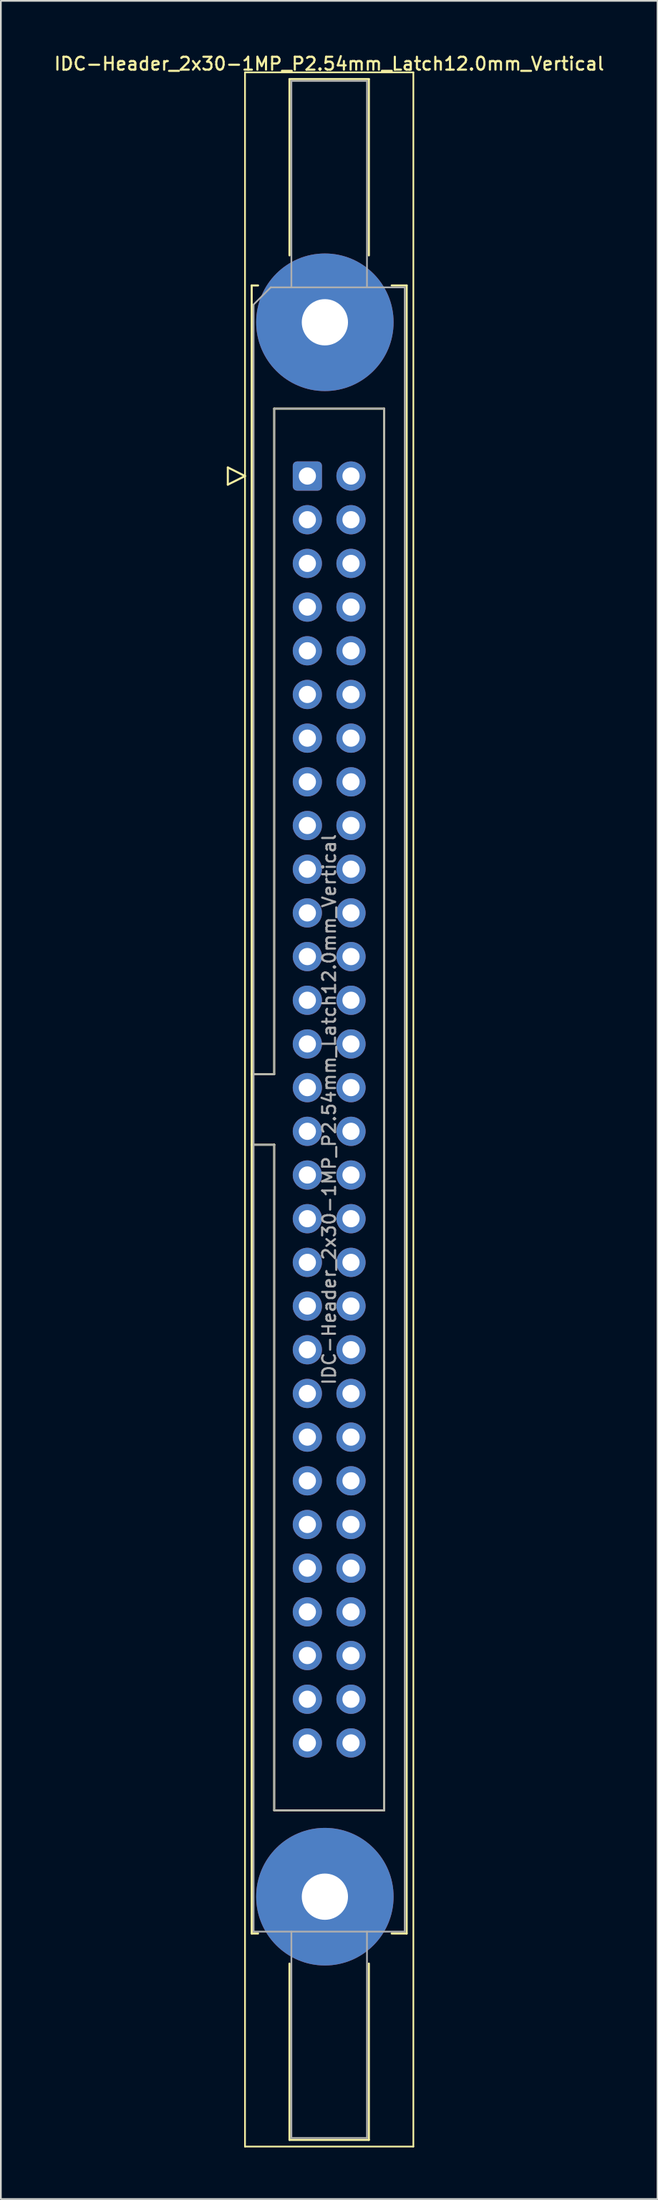
<source format=kicad_pcb>
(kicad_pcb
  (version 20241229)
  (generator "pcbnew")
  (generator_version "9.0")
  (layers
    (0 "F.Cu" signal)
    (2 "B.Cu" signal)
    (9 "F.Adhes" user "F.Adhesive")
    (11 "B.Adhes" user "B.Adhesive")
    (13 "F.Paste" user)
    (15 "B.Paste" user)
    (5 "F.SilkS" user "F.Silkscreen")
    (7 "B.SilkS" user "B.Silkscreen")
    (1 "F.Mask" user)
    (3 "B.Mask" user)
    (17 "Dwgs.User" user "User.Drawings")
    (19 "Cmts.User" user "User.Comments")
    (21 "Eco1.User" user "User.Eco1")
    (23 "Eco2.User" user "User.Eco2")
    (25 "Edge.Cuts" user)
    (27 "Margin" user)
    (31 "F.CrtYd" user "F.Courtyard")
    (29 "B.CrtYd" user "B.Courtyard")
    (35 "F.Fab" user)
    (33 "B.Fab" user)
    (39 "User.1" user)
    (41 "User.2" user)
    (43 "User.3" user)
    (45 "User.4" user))
  (footprint "IDC-Header_2x30-1MP_P2.54mm_Latch12.0mm_Vertical"
    (layer "F.Cu")
    (at 14.842 24.628)
    (property "Reference" "IDC-Header_2x30-1MP_P2.54mm_Latch12.0mm_Vertical" (at 1.27 -23.97 0) (layer "F.SilkS") (effects (font (size 0.75 0.75) (thickness 0.125))))
    (attr through_hole)
    (fp_line (start -4.63 -0.5) (end -4.63 0.5) (stroke (width 0.12) (type solid)) (layer "F.SilkS"))
    (fp_line (start -4.63 0.5) (end -3.63 0) (stroke (width 0.12) (type solid)) (layer "F.SilkS"))
    (fp_line (start -3.63 -23.47) (end -3.63 97.13) (stroke (width 0.1) (type solid)) (layer "F.SilkS"))
    (fp_line (start -3.63 0) (end -4.63 -0.5) (stroke (width 0.12) (type solid)) (layer "F.SilkS"))
    (fp_line (start -3.63 97.13) (end 6.17 97.13) (stroke (width 0.1) (type solid)) (layer "F.SilkS"))
    (fp_line (start -3.24 -11.08) (end -3.24 84.74) (stroke (width 0.12) (type solid)) (layer "F.SilkS"))
    (fp_line (start -3.24 34.78) (end -1.93 34.78) (stroke (width 0.12) (type solid)) (layer "F.SilkS"))
    (fp_line (start -3.24 84.74) (end -2.87 84.74) (stroke (width 0.12) (type solid)) (layer "F.SilkS"))
    (fp_line (start -2.87 -11.08) (end -3.24 -11.08) (stroke (width 0.12) (type solid)) (layer "F.SilkS"))
    (fp_line (start -1.93 -3.92) (end 4.47 -3.92) (stroke (width 0.12) (type solid)) (layer "F.SilkS"))
    (fp_line (start -1.93 34.78) (end -1.93 -3.92) (stroke (width 0.12) (type solid)) (layer "F.SilkS"))
    (fp_line (start -1.93 38.88) (end -3.24 38.88) (stroke (width 0.12) (type solid)) (layer "F.SilkS"))
    (fp_line (start -1.93 38.88) (end -1.93 38.88) (stroke (width 0.12) (type solid)) (layer "F.SilkS"))
    (fp_line (start -1.93 77.58) (end -1.93 38.88) (stroke (width 0.12) (type solid)) (layer "F.SilkS"))
    (fp_line (start -1.04 -23.08) (end 3.58 -23.08) (stroke (width 0.12) (type solid)) (layer "F.SilkS"))
    (fp_line (start -1.04 -12.83) (end -1.04 -23.08) (stroke (width 0.12) (type solid)) (layer "F.SilkS"))
    (fp_line (start -1.04 86.49) (end -1.04 96.74) (stroke (width 0.12) (type solid)) (layer "F.SilkS"))
    (fp_line (start -1.04 96.74) (end 3.58 96.74) (stroke (width 0.12) (type solid)) (layer "F.SilkS"))
    (fp_line (start 3.58 -23.08) (end 3.58 -12.83) (stroke (width 0.12) (type solid)) (layer "F.SilkS"))
    (fp_line (start 3.58 96.74) (end 3.58 86.49) (stroke (width 0.12) (type solid)) (layer "F.SilkS"))
    (fp_line (start 4.47 -3.92) (end 4.47 77.58) (stroke (width 0.12) (type solid)) (layer "F.SilkS"))
    (fp_line (start 4.47 77.58) (end -1.93 77.58) (stroke (width 0.12) (type solid)) (layer "F.SilkS"))
    (fp_line (start 4.91 -11.08) (end 5.78 -11.08) (stroke (width 0.12) (type solid)) (layer "F.SilkS"))
    (fp_line (start 5.78 -11.08) (end 5.78 84.74) (stroke (width 0.12) (type solid)) (layer "F.SilkS"))
    (fp_line (start 5.78 84.74) (end 4.91 84.74) (stroke (width 0.12) (type solid)) (layer "F.SilkS"))
    (fp_line (start 6.17 -23.47) (end -3.63 -23.47) (stroke (width 0.1) (type solid)) (layer "F.SilkS"))
    (fp_line (start 6.17 97.13) (end 6.17 -23.47) (stroke (width 0.1) (type solid)) (layer "F.SilkS"))
    (fp_line (start -3.13 -9.97) (end -2.13 -10.97) (stroke (width 0.1) (type solid)) (layer "F.Fab"))
    (fp_line (start -3.13 34.78) (end -1.93 34.78) (stroke (width 0.1) (type solid)) (layer "F.Fab"))
    (fp_line (start -3.13 84.63) (end -3.13 -9.97) (stroke (width 0.1) (type solid)) (layer "F.Fab"))
    (fp_line (start -2.13 -10.97) (end 5.67 -10.97) (stroke (width 0.1) (type solid)) (layer "F.Fab"))
    (fp_line (start -1.93 -3.92) (end 4.47 -3.92) (stroke (width 0.1) (type solid)) (layer "F.Fab"))
    (fp_line (start -1.93 34.78) (end -1.93 -3.92) (stroke (width 0.1) (type solid)) (layer "F.Fab"))
    (fp_line (start -1.93 38.88) (end -3.13 38.88) (stroke (width 0.1) (type solid)) (layer "F.Fab"))
    (fp_line (start -1.93 38.88) (end -1.93 38.88) (stroke (width 0.1) (type solid)) (layer "F.Fab"))
    (fp_line (start -1.93 77.58) (end -1.93 38.88) (stroke (width 0.1) (type solid)) (layer "F.Fab"))
    (fp_line (start -0.93 -22.97) (end 3.47 -22.97) (stroke (width 0.1) (type solid)) (layer "F.Fab"))
    (fp_line (start -0.93 -10.97) (end -0.93 -22.97) (stroke (width 0.1) (type solid)) (layer "F.Fab"))
    (fp_line (start -0.93 84.63) (end -0.93 96.63) (stroke (width 0.1) (type solid)) (layer "F.Fab"))
    (fp_line (start -0.93 96.63) (end 3.47 96.63) (stroke (width 0.1) (type solid)) (layer "F.Fab"))
    (fp_line (start 3.47 -22.97) (end 3.47 -10.97) (stroke (width 0.1) (type solid)) (layer "F.Fab"))
    (fp_line (start 3.47 96.63) (end 3.47 84.63) (stroke (width 0.1) (type solid)) (layer "F.Fab"))
    (fp_line (start 4.47 -3.92) (end 4.47 77.58) (stroke (width 0.1) (type solid)) (layer "F.Fab"))
    (fp_line (start 4.47 77.58) (end -1.93 77.58) (stroke (width 0.1) (type solid)) (layer "F.Fab"))
    (fp_line (start 5.67 -10.97) (end 5.67 84.63) (stroke (width 0.1) (type solid)) (layer "F.Fab"))
    (fp_line (start 5.67 84.63) (end -3.13 84.63) (stroke (width 0.1) (type solid)) (layer "F.Fab"))
    (fp_text user "${REFERENCE}" (at 1.27 36.83 90) (layer "F.Fab") (effects (font (size 0.75 0.75) (thickness 0.125))))
    (pad "1" thru_hole roundrect (at 0 0) (size 1.7 1.7) (drill 1) (layers "*.Cu" "*.Mask") (roundrect_rratio 0.147))
    (pad "2" thru_hole circle (at 2.54 0) (size 1.7 1.7) (drill 1) (layers "*.Cu" "*.Mask"))
    (pad "3" thru_hole circle (at 0 2.54) (size 1.7 1.7) (drill 1) (layers "*.Cu" "*.Mask"))
    (pad "4" thru_hole circle (at 2.54 2.54) (size 1.7 1.7) (drill 1) (layers "*.Cu" "*.Mask"))
    (pad "5" thru_hole circle (at 0 5.08) (size 1.7 1.7) (drill 1) (layers "*.Cu" "*.Mask"))
    (pad "6" thru_hole circle (at 2.54 5.08) (size 1.7 1.7) (drill 1) (layers "*.Cu" "*.Mask"))
    (pad "7" thru_hole circle (at 0 7.62) (size 1.7 1.7) (drill 1) (layers "*.Cu" "*.Mask"))
    (pad "8" thru_hole circle (at 2.54 7.62) (size 1.7 1.7) (drill 1) (layers "*.Cu" "*.Mask"))
    (pad "9" thru_hole circle (at 0 10.16) (size 1.7 1.7) (drill 1) (layers "*.Cu" "*.Mask"))
    (pad "10" thru_hole circle (at 2.54 10.16) (size 1.7 1.7) (drill 1) (layers "*.Cu" "*.Mask"))
    (pad "11" thru_hole circle (at 0 12.7) (size 1.7 1.7) (drill 1) (layers "*.Cu" "*.Mask"))
    (pad "12" thru_hole circle (at 2.54 12.7) (size 1.7 1.7) (drill 1) (layers "*.Cu" "*.Mask"))
    (pad "13" thru_hole circle (at 0 15.24) (size 1.7 1.7) (drill 1) (layers "*.Cu" "*.Mask"))
    (pad "14" thru_hole circle (at 2.54 15.24) (size 1.7 1.7) (drill 1) (layers "*.Cu" "*.Mask"))
    (pad "15" thru_hole circle (at 0 17.78) (size 1.7 1.7) (drill 1) (layers "*.Cu" "*.Mask"))
    (pad "16" thru_hole circle (at 2.54 17.78) (size 1.7 1.7) (drill 1) (layers "*.Cu" "*.Mask"))
    (pad "17" thru_hole circle (at 0 20.32) (size 1.7 1.7) (drill 1) (layers "*.Cu" "*.Mask"))
    (pad "18" thru_hole circle (at 2.54 20.32) (size 1.7 1.7) (drill 1) (layers "*.Cu" "*.Mask"))
    (pad "19" thru_hole circle (at 0 22.86) (size 1.7 1.7) (drill 1) (layers "*.Cu" "*.Mask"))
    (pad "20" thru_hole circle (at 2.54 22.86) (size 1.7 1.7) (drill 1) (layers "*.Cu" "*.Mask"))
    (pad "21" thru_hole circle (at 0 25.4) (size 1.7 1.7) (drill 1) (layers "*.Cu" "*.Mask"))
    (pad "22" thru_hole circle (at 2.54 25.4) (size 1.7 1.7) (drill 1) (layers "*.Cu" "*.Mask"))
    (pad "23" thru_hole circle (at 0 27.94) (size 1.7 1.7) (drill 1) (layers "*.Cu" "*.Mask"))
    (pad "24" thru_hole circle (at 2.54 27.94) (size 1.7 1.7) (drill 1) (layers "*.Cu" "*.Mask"))
    (pad "25" thru_hole circle (at 0 30.48) (size 1.7 1.7) (drill 1) (layers "*.Cu" "*.Mask"))
    (pad "26" thru_hole circle (at 2.54 30.48) (size 1.7 1.7) (drill 1) (layers "*.Cu" "*.Mask"))
    (pad "27" thru_hole circle (at 0 33.02) (size 1.7 1.7) (drill 1) (layers "*.Cu" "*.Mask"))
    (pad "28" thru_hole circle (at 2.54 33.02) (size 1.7 1.7) (drill 1) (layers "*.Cu" "*.Mask"))
    (pad "29" thru_hole circle (at 0 35.56) (size 1.7 1.7) (drill 1) (layers "*.Cu" "*.Mask"))
    (pad "30" thru_hole circle (at 2.54 35.56) (size 1.7 1.7) (drill 1) (layers "*.Cu" "*.Mask"))
    (pad "31" thru_hole circle (at 0 38.1) (size 1.7 1.7) (drill 1) (layers "*.Cu" "*.Mask"))
    (pad "32" thru_hole circle (at 2.54 38.1) (size 1.7 1.7) (drill 1) (layers "*.Cu" "*.Mask"))
    (pad "33" thru_hole circle (at 0 40.64) (size 1.7 1.7) (drill 1) (layers "*.Cu" "*.Mask"))
    (pad "34" thru_hole circle (at 2.54 40.64) (size 1.7 1.7) (drill 1) (layers "*.Cu" "*.Mask"))
    (pad "35" thru_hole circle (at 0 43.18) (size 1.7 1.7) (drill 1) (layers "*.Cu" "*.Mask"))
    (pad "36" thru_hole circle (at 2.54 43.18) (size 1.7 1.7) (drill 1) (layers "*.Cu" "*.Mask"))
    (pad "37" thru_hole circle (at 0 45.72) (size 1.7 1.7) (drill 1) (layers "*.Cu" "*.Mask"))
    (pad "38" thru_hole circle (at 2.54 45.72) (size 1.7 1.7) (drill 1) (layers "*.Cu" "*.Mask"))
    (pad "39" thru_hole circle (at 0 48.26) (size 1.7 1.7) (drill 1) (layers "*.Cu" "*.Mask"))
    (pad "40" thru_hole circle (at 2.54 48.26) (size 1.7 1.7) (drill 1) (layers "*.Cu" "*.Mask"))
    (pad "41" thru_hole circle (at 0 50.8) (size 1.7 1.7) (drill 1) (layers "*.Cu" "*.Mask"))
    (pad "42" thru_hole circle (at 2.54 50.8) (size 1.7 1.7) (drill 1) (layers "*.Cu" "*.Mask"))
    (pad "43" thru_hole circle (at 0 53.34) (size 1.7 1.7) (drill 1) (layers "*.Cu" "*.Mask"))
    (pad "44" thru_hole circle (at 2.54 53.34) (size 1.7 1.7) (drill 1) (layers "*.Cu" "*.Mask"))
    (pad "45" thru_hole circle (at 0 55.88) (size 1.7 1.7) (drill 1) (layers "*.Cu" "*.Mask"))
    (pad "46" thru_hole circle (at 2.54 55.88) (size 1.7 1.7) (drill 1) (layers "*.Cu" "*.Mask"))
    (pad "47" thru_hole circle (at 0 58.42) (size 1.7 1.7) (drill 1) (layers "*.Cu" "*.Mask"))
    (pad "48" thru_hole circle (at 2.54 58.42) (size 1.7 1.7) (drill 1) (layers "*.Cu" "*.Mask"))
    (pad "49" thru_hole circle (at 0 60.96) (size 1.7 1.7) (drill 1) (layers "*.Cu" "*.Mask"))
    (pad "50" thru_hole circle (at 2.54 60.96) (size 1.7 1.7) (drill 1) (layers "*.Cu" "*.Mask"))
    (pad "51" thru_hole circle (at 0 63.5) (size 1.7 1.7) (drill 1) (layers "*.Cu" "*.Mask"))
    (pad "52" thru_hole circle (at 2.54 63.5) (size 1.7 1.7) (drill 1) (layers "*.Cu" "*.Mask"))
    (pad "53" thru_hole circle (at 0 66.04) (size 1.7 1.7) (drill 1) (layers "*.Cu" "*.Mask"))
    (pad "54" thru_hole circle (at 2.54 66.04) (size 1.7 1.7) (drill 1) (layers "*.Cu" "*.Mask"))
    (pad "55" thru_hole circle (at 0 68.58) (size 1.7 1.7) (drill 1) (layers "*.Cu" "*.Mask"))
    (pad "56" thru_hole circle (at 2.54 68.58) (size 1.7 1.7) (drill 1) (layers "*.Cu" "*.Mask"))
    (pad "57" thru_hole circle (at 0 71.12) (size 1.7 1.7) (drill 1) (layers "*.Cu" "*.Mask"))
    (pad "58" thru_hole circle (at 2.54 71.12) (size 1.7 1.7) (drill 1) (layers "*.Cu" "*.Mask"))
    (pad "59" thru_hole circle (at 0 73.66) (size 1.7 1.7) (drill 1) (layers "*.Cu" "*.Mask"))
    (pad "60" thru_hole circle (at 2.54 73.66) (size 1.7 1.7) (drill 1) (layers "*.Cu" "*.Mask"))
    (pad "MP" thru_hole circle (at 1.02 -8.94) (size 8 8) (drill 2.69) (layers "*.Cu" "*.Mask"))
    (pad "MP" thru_hole circle (at 1.02 82.6) (size 8 8) (drill 2.69) (layers "*.Cu" "*.Mask")))
  (gr_rect
    (start -3 -3)
    (end 35.225 124.808)
    (stroke (width 0.1) (type default))
    (fill no)
    (layer "Edge.Cuts")))
</source>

▬▬▬▬▬▬▬▬▬▬

- **Activity**:
Reproduce word for word the material above, starting with the line that has "(fp_line (start -3.24 34.78)" and stopping after the line that has "(fp_line (start -2.87".

- **Solution to this task**:
    (fp_line (start -3.24 34.78) (end -1.93 34.78) (stroke (width 0.12) (type solid)) (layer "F.SilkS"))
    (fp_line (start -3.24 84.74) (end -2.87 84.74) (stroke (width 0.12) (type solid)) (layer "F.SilkS"))
    (fp_line (start -2.87 -11.08) (end -3.24 -11.08) (stroke (width 0.12) (type solid)) (layer "F.SilkS"))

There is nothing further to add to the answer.